That’s confirmed by the national accounts from the Australian Bureau of Statistics on Wednesday.

Australia’s output of good and services – its gross domestic product (GDP) – rose by 0.6 per cent between the final quarter of 2012 and the first quarter of 2013, the three months ending March.

Over the year to the March quarter, GDP grew by 2.5 per cent.

That’s not enough.

In both cases, growth was less than the long-run average or trend growth rate of around 0.8 per cent a quarter and 3.3 per cent a year.

Below-trend growth in GDP means below-trend growth in jobs which, in turn, means rising unemployment.

Unless, for some reason, growth in GDP per worker – labour productivity, that is – slows to less than its long-run trend.

But that’s not happening.

At least the figures should decapitate the zombie-like myth that the nation is having some sort of productivity crisis.

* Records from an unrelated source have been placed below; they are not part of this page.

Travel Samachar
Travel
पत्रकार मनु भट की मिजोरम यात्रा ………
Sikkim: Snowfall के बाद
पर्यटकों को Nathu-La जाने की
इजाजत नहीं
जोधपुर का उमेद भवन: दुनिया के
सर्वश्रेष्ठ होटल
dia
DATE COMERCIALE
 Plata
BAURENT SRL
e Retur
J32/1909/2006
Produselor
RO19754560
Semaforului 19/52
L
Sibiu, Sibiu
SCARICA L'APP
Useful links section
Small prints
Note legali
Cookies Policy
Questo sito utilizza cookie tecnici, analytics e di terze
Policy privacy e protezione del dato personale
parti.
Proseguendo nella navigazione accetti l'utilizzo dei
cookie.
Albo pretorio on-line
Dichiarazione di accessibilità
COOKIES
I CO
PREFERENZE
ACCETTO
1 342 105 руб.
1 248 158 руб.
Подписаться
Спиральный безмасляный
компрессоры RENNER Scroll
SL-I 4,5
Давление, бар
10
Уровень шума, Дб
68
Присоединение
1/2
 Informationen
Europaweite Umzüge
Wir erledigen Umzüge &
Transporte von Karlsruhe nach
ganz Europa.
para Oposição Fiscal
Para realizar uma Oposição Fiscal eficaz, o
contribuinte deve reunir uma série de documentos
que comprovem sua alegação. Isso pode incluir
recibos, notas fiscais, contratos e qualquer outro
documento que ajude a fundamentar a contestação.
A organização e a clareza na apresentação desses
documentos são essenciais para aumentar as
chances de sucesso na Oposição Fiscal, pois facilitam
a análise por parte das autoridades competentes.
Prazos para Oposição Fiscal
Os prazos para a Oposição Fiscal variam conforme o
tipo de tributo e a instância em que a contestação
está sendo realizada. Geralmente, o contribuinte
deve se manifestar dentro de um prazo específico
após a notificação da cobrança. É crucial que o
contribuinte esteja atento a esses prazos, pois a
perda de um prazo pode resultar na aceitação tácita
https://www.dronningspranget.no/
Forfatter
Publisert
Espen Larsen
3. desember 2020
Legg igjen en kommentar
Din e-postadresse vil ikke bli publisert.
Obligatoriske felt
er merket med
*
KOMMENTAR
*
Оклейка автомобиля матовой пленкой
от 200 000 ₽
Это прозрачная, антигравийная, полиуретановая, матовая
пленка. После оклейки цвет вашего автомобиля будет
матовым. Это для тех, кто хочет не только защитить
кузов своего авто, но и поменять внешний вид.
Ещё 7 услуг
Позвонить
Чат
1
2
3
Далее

Output per hour worked in the market sector of the economy – that part of it where productivity can actually be measured – rose by 0.6 per cent in the quarter.

And it rose by 2.0 per cent through the year.

In fact, in the four-and-a-half years since the global financial crisis erupted, labour productivity by this gauge has grown by an average annual rate of 2.0 per cent.

In the preceding decade, it grew by an average of 1.8 per cent.

And that’s despite the disruption from the global financial crisis, world recession, Japan’s tsunami, Cycle Yasi, Europe’s recession, stagnating housing prices, the high exchange rate and – at least according to many pundits – a nationwide loss of enthusiasm for productivity-enhancing reform.

It’s a pretty good effort under the circumstances.

But the faster productivity rises, the faster GDP has to grow in order to soak up the additional workers coming into the labour market as the population grows.

Over the year to the March quarter, the available labour force grew by 1.7 per cent.

To find a place for that extra supply of labour, given the solid rate of economy-wide productivity growth, GDP growth needs to be a lot faster than the 2.5 per cent seen over the past year.

Something closer to the long-run average of 3.3 per cent would do it.

But the economy just isn’t quite making the grade.